Monday, March 28, 2011

Film Masters Spotlight - Bunuel & Dali's "Un Chien Andalou" - Walking the Weird Side


You have to be in a certain frame of mind to sit through Luis Bunuel and Salvador Dali’s 1929 surrealistic masterpiece, “Un Chien Andalou” which is better untranslated (“Andalusian Dog”) to grasp the grandeur of such avant garde film making. It is filled with aberrant readings and crazy anticpations, as was advised prior to my viewing a couple of years ago. But we earlier promised, we had to do a repeat viewing so we can feature this classic. More than anything, this is the Experimental Film in its purest, unadulterated form. (Not something as predictably cheap, trashy and predictable as "Masikip sa Tatlo".)

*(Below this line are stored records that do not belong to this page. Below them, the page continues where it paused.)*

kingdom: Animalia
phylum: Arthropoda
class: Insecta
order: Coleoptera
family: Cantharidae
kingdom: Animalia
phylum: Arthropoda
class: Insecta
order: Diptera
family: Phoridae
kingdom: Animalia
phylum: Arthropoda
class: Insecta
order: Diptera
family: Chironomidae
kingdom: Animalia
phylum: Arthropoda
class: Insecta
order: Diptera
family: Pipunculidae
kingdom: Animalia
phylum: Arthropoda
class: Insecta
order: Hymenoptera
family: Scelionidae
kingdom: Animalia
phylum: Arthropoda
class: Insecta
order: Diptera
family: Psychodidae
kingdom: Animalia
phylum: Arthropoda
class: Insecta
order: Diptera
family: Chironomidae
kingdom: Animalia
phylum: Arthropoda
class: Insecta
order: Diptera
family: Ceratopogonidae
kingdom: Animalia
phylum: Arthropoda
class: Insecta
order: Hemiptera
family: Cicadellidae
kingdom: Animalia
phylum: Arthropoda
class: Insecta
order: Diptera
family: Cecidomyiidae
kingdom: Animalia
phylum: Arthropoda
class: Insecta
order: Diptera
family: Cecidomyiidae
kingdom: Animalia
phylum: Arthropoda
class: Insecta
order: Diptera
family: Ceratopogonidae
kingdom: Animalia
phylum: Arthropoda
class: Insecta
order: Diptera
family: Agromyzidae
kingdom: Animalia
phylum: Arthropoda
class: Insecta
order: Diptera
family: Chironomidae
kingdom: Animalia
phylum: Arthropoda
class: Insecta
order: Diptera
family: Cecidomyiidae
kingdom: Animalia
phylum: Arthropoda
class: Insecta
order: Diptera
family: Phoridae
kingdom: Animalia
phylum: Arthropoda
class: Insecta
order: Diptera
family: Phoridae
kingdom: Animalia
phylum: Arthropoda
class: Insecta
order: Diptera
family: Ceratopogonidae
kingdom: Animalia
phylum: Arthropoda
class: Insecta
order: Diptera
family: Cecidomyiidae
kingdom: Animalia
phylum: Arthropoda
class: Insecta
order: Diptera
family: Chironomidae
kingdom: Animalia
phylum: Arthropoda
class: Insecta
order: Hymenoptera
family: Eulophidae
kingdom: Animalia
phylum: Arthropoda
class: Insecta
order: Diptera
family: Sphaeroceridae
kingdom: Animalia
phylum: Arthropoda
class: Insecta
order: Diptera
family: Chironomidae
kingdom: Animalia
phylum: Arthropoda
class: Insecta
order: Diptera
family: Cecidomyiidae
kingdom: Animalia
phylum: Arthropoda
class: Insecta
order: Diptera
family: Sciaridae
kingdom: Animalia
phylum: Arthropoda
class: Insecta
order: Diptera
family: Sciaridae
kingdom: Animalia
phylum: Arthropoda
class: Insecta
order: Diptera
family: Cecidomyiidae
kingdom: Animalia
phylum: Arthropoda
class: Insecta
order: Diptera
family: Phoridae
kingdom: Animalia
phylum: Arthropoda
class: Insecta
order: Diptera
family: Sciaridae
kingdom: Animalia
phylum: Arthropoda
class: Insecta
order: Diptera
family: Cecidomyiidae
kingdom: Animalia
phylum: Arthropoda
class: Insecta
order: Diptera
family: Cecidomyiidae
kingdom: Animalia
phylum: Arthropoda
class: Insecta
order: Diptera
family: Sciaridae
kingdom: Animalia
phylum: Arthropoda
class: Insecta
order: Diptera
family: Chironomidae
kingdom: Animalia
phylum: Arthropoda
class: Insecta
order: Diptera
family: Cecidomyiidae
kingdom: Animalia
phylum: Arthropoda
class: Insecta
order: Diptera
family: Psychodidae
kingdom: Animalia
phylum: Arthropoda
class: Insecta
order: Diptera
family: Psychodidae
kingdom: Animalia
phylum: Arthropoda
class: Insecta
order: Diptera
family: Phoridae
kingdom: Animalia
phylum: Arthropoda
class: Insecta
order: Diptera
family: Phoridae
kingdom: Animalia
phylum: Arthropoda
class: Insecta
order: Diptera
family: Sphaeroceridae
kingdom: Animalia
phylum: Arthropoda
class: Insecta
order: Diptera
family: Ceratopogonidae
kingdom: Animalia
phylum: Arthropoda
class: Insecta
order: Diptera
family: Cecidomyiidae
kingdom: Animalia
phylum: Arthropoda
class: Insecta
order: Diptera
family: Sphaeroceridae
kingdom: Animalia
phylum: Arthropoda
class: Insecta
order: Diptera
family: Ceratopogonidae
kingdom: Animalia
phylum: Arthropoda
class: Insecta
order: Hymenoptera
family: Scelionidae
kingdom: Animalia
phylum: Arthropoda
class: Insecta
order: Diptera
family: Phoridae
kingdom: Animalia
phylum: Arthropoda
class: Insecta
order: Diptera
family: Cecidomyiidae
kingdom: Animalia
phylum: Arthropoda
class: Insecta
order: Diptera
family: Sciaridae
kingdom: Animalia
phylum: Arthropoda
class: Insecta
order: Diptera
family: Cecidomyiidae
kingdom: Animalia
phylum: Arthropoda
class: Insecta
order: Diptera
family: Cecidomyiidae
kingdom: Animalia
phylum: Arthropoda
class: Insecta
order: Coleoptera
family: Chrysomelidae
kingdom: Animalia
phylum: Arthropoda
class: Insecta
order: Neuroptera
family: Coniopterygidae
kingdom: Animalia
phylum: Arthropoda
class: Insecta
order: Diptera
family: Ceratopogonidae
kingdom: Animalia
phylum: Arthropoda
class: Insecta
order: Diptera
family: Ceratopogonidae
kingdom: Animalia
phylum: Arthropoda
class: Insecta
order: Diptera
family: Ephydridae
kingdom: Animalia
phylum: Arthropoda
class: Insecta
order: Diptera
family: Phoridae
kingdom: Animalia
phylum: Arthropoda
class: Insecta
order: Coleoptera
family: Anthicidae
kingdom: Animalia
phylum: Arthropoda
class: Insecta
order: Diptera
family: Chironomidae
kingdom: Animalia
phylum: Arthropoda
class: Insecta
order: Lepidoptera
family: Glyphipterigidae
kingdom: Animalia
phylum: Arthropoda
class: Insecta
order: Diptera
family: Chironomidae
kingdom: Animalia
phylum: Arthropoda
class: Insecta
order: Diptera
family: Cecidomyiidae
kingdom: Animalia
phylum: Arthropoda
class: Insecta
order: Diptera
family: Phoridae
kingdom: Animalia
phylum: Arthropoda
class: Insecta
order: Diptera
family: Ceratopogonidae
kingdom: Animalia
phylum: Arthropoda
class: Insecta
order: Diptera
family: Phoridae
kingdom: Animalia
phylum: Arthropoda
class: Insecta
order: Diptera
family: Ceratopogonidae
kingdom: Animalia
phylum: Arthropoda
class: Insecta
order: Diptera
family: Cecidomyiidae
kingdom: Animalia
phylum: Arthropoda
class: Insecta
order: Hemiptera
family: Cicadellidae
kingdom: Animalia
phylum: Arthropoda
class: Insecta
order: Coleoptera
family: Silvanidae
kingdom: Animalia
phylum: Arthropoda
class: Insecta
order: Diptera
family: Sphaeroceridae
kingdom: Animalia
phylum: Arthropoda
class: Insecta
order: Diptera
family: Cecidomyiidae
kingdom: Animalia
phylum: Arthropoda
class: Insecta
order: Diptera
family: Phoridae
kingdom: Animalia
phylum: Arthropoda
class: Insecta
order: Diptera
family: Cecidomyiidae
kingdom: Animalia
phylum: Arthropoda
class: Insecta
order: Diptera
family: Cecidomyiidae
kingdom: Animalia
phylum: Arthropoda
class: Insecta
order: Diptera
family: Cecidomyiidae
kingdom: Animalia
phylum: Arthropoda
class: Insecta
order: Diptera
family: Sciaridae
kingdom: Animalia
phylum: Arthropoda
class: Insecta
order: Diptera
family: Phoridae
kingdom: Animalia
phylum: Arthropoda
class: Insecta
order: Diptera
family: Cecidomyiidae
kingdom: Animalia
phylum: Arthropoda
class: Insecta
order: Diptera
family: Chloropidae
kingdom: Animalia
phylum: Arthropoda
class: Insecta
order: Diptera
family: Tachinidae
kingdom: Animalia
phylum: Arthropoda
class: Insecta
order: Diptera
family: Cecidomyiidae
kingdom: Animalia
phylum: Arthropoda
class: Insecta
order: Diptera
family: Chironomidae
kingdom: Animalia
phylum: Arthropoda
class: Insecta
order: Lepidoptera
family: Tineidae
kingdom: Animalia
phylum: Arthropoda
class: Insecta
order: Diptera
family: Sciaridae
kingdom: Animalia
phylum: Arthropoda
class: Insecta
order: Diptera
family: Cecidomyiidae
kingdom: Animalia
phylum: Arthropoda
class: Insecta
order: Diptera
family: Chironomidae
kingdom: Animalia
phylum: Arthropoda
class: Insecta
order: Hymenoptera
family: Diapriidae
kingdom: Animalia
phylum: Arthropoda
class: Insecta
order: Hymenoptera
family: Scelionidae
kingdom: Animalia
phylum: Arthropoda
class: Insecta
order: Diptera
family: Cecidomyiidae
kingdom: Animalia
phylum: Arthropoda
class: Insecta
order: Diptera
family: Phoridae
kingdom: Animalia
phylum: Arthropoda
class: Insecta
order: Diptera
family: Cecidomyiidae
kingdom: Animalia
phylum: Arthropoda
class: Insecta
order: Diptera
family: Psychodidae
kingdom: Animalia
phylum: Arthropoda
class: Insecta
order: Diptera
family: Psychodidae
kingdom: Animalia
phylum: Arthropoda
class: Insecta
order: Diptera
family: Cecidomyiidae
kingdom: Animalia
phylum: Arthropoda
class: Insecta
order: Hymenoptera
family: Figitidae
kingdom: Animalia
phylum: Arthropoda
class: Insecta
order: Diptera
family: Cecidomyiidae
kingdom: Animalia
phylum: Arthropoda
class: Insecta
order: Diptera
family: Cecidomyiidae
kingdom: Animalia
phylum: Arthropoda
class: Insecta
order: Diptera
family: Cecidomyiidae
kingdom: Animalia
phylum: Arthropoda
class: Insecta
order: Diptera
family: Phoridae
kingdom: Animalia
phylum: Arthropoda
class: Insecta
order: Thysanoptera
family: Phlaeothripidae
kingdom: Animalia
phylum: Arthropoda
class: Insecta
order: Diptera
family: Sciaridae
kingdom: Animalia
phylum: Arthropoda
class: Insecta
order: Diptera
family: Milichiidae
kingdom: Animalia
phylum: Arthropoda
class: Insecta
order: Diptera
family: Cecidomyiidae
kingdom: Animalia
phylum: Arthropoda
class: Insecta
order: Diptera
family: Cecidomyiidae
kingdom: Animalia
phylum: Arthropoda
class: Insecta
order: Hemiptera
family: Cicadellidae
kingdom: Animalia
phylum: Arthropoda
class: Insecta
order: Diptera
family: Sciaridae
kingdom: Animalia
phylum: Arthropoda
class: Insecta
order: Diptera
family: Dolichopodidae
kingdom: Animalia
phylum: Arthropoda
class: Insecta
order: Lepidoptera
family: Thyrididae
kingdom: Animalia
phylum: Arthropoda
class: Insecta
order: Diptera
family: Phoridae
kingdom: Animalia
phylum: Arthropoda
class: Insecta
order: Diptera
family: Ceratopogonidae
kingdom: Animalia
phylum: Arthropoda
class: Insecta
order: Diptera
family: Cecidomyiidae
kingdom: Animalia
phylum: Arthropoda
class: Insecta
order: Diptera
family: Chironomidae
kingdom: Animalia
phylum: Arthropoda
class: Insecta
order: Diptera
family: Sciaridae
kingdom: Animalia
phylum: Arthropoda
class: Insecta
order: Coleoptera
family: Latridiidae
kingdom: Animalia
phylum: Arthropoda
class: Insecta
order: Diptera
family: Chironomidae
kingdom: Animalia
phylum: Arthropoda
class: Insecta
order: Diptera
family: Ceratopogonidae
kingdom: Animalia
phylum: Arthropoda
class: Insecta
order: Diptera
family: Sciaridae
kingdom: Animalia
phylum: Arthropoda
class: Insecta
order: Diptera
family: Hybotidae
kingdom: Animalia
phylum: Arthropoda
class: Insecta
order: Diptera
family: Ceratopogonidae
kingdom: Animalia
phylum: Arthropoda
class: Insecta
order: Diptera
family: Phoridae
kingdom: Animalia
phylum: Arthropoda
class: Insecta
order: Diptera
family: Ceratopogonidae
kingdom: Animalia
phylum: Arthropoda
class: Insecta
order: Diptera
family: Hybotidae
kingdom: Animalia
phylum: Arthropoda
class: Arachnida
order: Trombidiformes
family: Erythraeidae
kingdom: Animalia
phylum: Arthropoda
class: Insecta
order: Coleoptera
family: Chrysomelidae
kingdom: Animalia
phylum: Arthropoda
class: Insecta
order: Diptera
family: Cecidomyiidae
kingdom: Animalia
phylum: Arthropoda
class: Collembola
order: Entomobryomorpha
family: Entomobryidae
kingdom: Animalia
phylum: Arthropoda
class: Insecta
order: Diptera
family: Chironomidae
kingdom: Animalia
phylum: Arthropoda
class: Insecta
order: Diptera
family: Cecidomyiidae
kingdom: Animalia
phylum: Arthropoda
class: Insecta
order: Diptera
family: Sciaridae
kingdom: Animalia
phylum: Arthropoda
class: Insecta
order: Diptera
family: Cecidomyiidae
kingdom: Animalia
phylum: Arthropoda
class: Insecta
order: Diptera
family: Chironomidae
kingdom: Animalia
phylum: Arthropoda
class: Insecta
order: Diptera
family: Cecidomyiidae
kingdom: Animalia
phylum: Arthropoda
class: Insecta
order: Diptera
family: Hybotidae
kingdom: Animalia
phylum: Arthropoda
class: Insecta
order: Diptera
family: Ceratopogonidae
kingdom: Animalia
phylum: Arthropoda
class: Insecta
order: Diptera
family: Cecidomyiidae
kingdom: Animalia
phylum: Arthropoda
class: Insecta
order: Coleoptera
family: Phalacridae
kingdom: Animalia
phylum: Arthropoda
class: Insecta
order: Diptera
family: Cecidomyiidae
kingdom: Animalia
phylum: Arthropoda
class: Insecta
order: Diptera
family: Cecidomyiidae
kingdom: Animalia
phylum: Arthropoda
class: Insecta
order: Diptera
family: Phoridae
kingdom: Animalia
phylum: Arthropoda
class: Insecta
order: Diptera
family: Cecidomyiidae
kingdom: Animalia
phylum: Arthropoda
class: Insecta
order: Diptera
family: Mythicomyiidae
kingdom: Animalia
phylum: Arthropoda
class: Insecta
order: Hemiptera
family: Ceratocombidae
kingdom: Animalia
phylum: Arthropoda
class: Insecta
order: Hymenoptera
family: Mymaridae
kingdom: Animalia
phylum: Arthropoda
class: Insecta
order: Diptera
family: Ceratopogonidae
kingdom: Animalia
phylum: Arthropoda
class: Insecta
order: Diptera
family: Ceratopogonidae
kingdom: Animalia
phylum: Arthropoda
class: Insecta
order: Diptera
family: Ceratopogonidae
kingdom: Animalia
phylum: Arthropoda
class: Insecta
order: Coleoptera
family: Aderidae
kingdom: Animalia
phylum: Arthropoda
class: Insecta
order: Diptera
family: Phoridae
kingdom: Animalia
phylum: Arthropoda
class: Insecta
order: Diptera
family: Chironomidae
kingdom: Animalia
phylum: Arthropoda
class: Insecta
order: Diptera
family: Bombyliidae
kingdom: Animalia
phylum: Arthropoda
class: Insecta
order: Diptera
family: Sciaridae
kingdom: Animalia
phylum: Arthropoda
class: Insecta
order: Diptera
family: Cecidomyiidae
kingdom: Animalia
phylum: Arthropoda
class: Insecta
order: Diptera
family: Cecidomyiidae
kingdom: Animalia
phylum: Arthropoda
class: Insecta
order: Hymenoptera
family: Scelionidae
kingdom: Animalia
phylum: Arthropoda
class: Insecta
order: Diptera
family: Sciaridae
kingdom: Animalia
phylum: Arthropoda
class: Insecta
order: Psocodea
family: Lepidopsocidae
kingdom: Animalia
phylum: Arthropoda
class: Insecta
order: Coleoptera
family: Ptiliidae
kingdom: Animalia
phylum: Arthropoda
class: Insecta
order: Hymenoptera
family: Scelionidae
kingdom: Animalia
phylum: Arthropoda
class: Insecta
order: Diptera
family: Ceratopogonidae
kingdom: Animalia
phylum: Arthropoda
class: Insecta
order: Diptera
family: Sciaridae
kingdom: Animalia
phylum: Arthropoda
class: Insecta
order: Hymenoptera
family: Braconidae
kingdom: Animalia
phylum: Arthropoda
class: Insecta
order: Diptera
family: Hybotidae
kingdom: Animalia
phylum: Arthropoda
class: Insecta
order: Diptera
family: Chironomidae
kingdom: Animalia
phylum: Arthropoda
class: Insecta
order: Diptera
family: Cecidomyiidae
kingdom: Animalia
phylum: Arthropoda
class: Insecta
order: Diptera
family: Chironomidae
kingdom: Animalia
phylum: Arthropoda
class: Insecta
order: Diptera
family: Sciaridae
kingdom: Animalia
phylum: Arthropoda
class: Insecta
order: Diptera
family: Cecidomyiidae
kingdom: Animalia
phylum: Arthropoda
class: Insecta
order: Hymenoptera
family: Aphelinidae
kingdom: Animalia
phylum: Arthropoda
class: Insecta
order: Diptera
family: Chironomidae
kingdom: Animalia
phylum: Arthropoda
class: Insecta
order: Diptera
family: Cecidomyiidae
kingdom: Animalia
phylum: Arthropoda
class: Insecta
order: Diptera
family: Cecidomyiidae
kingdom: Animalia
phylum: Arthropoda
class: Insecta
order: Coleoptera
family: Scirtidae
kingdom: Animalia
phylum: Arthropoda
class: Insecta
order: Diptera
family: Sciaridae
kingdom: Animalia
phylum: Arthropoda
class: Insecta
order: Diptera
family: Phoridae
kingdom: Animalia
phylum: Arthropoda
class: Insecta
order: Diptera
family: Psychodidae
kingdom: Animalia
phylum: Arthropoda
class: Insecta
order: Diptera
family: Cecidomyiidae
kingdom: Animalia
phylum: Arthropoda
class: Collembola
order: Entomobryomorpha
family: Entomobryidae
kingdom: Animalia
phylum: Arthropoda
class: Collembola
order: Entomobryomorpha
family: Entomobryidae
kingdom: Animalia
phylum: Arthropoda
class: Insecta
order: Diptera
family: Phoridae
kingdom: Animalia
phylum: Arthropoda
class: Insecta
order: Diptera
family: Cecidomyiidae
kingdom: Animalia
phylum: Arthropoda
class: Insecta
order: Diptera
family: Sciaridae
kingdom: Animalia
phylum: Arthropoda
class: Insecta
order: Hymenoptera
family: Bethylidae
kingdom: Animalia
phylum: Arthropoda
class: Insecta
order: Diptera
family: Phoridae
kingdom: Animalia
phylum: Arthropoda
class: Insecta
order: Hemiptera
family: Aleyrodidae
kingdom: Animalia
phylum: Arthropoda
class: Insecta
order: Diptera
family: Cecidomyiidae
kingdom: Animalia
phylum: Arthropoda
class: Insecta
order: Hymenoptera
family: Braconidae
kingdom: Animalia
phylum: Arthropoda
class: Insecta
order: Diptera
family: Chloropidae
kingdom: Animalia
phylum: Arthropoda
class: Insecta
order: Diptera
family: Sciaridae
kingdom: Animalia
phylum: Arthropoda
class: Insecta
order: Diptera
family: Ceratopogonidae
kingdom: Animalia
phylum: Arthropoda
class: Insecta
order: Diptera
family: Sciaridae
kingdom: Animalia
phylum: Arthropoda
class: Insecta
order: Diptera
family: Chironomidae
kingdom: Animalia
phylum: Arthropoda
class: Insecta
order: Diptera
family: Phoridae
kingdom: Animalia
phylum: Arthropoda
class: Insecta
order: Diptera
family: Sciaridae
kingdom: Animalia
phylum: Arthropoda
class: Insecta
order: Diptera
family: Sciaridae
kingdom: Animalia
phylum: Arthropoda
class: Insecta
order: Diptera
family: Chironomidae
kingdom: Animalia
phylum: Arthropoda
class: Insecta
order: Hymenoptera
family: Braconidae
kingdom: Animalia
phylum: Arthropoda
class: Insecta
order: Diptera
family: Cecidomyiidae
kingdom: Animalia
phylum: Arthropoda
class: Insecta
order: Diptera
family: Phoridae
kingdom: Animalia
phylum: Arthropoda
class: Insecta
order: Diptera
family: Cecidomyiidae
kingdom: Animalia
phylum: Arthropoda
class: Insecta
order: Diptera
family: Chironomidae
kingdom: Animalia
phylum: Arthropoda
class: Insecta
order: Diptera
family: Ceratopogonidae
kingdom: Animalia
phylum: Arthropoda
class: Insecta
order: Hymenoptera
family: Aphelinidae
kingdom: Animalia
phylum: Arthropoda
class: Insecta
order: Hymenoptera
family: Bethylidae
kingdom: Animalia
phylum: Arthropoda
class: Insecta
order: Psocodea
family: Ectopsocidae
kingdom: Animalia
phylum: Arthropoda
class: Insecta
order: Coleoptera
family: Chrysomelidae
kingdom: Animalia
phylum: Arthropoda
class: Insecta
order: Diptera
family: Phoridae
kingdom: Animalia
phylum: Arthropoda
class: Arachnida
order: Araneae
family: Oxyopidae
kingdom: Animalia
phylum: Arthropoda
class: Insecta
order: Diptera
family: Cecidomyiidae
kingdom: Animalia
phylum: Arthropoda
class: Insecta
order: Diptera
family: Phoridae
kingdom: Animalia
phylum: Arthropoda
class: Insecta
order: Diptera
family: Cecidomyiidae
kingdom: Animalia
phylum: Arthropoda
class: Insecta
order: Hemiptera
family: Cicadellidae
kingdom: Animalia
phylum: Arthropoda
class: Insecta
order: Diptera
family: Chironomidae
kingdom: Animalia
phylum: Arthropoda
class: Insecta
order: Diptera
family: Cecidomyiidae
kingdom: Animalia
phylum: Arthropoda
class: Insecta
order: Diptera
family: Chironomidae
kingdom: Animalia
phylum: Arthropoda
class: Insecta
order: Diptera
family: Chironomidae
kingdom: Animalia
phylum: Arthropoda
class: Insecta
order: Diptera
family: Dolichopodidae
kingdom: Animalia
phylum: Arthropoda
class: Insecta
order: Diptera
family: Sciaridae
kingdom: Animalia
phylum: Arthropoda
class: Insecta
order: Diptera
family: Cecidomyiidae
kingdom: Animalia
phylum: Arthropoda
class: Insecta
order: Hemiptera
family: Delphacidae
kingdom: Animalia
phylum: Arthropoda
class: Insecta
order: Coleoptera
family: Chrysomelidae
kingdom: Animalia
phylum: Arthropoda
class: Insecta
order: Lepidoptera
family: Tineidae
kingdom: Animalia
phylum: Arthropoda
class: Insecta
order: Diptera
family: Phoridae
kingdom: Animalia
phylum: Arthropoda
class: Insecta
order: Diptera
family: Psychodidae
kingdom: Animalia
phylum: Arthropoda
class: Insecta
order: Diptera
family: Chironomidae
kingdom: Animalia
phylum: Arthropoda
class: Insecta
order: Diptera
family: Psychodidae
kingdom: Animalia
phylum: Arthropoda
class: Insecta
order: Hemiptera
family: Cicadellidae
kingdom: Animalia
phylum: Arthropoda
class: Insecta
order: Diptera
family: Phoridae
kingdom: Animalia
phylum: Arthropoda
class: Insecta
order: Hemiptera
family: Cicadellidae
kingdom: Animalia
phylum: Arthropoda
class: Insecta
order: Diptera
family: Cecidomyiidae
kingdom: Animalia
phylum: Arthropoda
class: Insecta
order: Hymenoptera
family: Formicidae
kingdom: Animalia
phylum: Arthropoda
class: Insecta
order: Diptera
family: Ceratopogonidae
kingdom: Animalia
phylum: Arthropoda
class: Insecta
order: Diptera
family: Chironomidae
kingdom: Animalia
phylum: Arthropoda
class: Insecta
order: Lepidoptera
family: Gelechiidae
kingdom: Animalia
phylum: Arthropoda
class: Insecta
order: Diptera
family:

The film is a series of unorthodox images that feature a pair of lovers who provocatively opens a scene with the man slicing his girlfriend’s left eyeball with a razor blade. Then in twisted chronological fashion, it jumps 8 years later where the same guy hits a curb of the road while biking. The lady from the window comes down to gather him, then like a dream, he is shown gazing at his hand with dark giant ants scurrying around. The camera then pans succesively at a lady’s armpit then the blades of a flower. These images come in steady succession, each one with discordant narrative from the next.

One of the most provocative is the guy mashing the girl’s breasts (this, after all was 1929). When she runs for cover, he suddenly finds a pair of ropes and starts hauling them off until we see that these were attached to a piano with dead donkeys on top and two Jewish men behind the piano.




In the surreal world, as in abstract art (Dali’s realm), it’s the viewer who makes the meaning, wading through aesthetic pretentions. Cinema, after all, is a halfway state between films and dreams; a superimposition of dreams and everyday reality. In dreams, narrative coherence isn’t always expected or achieved. This is the basis from which surrealists have embraced cinema as a medium of expression.

Salvador Dali was 25, while Luis Bunuel was 29 when they received a cash gift from Bunuel’s mother. This prompted them to make a 16 minute film that opened all doors to the irrational; one that followed the logic of dreams. It took them a fortnight to shoot the scenes. When they finally premiered it in Paris, they received massive critical acclaim. The film then run for 8 months!








The title, “Andalusian Dogs” is supposedly the title of an anthology of unpublished poems of Salvador Dali, but this – ambiguous and not really found within the tale – found itself as title to one of the most spell-binding masterpiece on surrealism.

It isn’t everyday that you get to watch such provocative images bunched up in 16 minutes of black and white montage. Whether this is appreciated easily by any audience is debatable, but you will never forget the images. They get stuck in your mind for a while. I am not either if that’s a good thing. These artists are too preoccupied by death, sin, guilt, mutilation, fetishism and decay. Just maybe when we've encountered them, we will be adept at staying away from such grey-and-dark matters.



Salvador Dali (left) and Robert Pattinson playing Dali in "Little Ashes" (right).